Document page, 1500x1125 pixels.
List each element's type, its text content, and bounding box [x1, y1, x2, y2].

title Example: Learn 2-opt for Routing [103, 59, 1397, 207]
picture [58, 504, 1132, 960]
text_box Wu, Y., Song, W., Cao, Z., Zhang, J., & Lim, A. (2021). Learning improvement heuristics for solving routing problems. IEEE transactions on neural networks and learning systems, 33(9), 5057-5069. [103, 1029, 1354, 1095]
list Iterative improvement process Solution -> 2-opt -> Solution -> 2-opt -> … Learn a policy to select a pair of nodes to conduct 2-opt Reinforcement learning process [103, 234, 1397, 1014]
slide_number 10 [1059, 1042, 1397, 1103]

:: PROBLEM STATEMENT ::
Top to bottom, transcribe every line above exactly.

:: TASK RESULT ::
Document page, 1500x1125 pixels.
List each element's type, its text content, and bounding box [x1, y1, x2, y2].

title Example: Learn 2-opt for Routing [103, 59, 1397, 207]
picture [58, 504, 1132, 960]
text_box Wu, Y., Song, W., Cao, Z., Zhang, J., & Lim, A. (2021). Learning improvement heuristics for solving routing problems. IEEE transactions on neural networks and learning systems, 33(9), 5057-5069. [103, 1029, 1354, 1095]
list Iterative improvement process Solution -> 2-opt -> Solution -> 2-opt -> … Learn a policy to select a pair of nodes to conduct 2-opt Reinforcement learning process [103, 234, 1397, 1014]
slide_number 10 [1059, 1042, 1397, 1103]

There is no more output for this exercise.